| Written problem 1 |
According to the Bedazzled review, how many wishes does Elliot receive in exchange for signing away his soul?
| Written problem 2 |
Write the next part of the Bedazzled review, picking up after its final sentence.

| Given text |
* Begin *

Every generation deserves a good Faust retelling, and Bedazzled is not one. A remake of a 1967 film by Peter Cook and Dudley Moore, this millennial version sees Elizabeth Hurley as the seductive Devil and Brendan Fraser as the hapless mortal who toys with eternal damnation. There is plenty of material to be mined, but the film trades philosophy for stunts, reserving the core of the story for the last ten minutes.
The movie instead relies on a repetitive circle of literal wish fulfillment. Elliot Richards (Fraser) is a socially awkward IT assistant, the kind of guy who tucks his sweater vest into his pants and doesn’t realize that his coworkers aren’t busy but just trying to avoid him. When another painful night of social rejection ends with a dismissal from Alison (Frances O’Connor), the woman of his dreams, he wishes aloud that he might be luckier in love. Out pops the Devil in all her slinky glory to help Elliot do just that. It’s not so much his happiness she has in mind though. She easily tempts him to sign away his soul in exchange for seven wishes. After bungling his first on a lousy McDonald’s order, he gets down to business, confident that he can finally find true love with Alison.
The film proceeds to cycle through Elliot’s wishes, all of which get thwarted in some way by the Devil. Seeing his low status amongst his coworkers, he desires wealth and power, which he gets in the form of a South American drug lord. When he wishes that Alison was his wife, he forgets to add love into the equation, and she cheats on him with a younger, more oiled up lover. Elliot picks up on the Devil’s game and learns to tweak his wishes but to no avail. He eventually gets what he wants when Alison can’t keep her hands off him, but he gets a few surprises himself that cause her to reconsider any sort of relationship.

* End *

| Data |
* Begin *

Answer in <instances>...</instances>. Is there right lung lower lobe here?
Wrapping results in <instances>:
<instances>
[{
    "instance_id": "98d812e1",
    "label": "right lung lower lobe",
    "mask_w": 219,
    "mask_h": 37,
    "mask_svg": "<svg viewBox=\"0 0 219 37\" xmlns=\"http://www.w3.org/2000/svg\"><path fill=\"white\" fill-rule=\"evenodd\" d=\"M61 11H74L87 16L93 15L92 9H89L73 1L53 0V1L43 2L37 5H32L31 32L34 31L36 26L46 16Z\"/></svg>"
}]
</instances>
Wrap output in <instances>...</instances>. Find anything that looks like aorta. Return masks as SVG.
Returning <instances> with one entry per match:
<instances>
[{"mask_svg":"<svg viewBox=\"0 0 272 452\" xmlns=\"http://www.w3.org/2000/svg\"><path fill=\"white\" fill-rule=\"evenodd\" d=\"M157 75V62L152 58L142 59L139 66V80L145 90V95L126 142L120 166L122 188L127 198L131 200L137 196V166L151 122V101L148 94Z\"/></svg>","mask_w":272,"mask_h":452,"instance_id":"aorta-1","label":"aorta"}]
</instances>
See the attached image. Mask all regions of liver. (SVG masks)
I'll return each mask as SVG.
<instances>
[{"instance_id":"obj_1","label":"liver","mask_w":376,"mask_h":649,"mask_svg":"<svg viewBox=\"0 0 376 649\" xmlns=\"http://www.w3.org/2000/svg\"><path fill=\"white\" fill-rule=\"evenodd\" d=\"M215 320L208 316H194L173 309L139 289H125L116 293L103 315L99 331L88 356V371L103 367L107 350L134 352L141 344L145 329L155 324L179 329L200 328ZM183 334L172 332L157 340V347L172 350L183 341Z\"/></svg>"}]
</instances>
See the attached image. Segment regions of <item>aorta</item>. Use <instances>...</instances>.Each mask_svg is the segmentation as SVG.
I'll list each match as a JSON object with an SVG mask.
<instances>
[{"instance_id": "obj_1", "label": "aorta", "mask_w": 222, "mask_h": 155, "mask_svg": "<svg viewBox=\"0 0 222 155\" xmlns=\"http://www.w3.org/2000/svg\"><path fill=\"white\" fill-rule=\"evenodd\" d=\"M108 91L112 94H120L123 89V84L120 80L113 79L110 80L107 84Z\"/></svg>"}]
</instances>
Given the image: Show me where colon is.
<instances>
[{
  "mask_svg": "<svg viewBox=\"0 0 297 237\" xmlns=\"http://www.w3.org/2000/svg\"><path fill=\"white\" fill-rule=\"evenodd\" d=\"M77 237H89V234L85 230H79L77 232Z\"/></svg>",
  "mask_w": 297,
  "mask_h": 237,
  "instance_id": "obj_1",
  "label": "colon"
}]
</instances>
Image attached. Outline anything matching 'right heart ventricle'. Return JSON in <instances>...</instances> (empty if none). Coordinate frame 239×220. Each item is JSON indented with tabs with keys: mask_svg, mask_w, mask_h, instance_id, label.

* End *

| Task output 1 |
Seven wishes.

| Task output 2 |
Each wish is a chance for Elliot to grow, and Fraser shows some of the frustration that turns his character into a more generous person, but Elliot was never in need of a great transformation. He was just an eccentric guy desperate to make friends. If anyone needed a change of heart, it was his coworkers, and of course the Devil, who we’re never really sure what she wants to do with all those souls. The moral dilemma that the Faust story provides loses its potency with a tame, good-hearted protagonist and a goofy merry-go-round of wishes. Elliot’s imagined scenarios, some of which are a bit off color for 2016, skip along mostly for laughs until the game is up. Though Fraser and O’Connor are adept at switching up their roles and even Hurley manages to seduce with her perfect teeth and flawless skin, the movie is first, a mismatched battle of wits and second, a belated morality tale.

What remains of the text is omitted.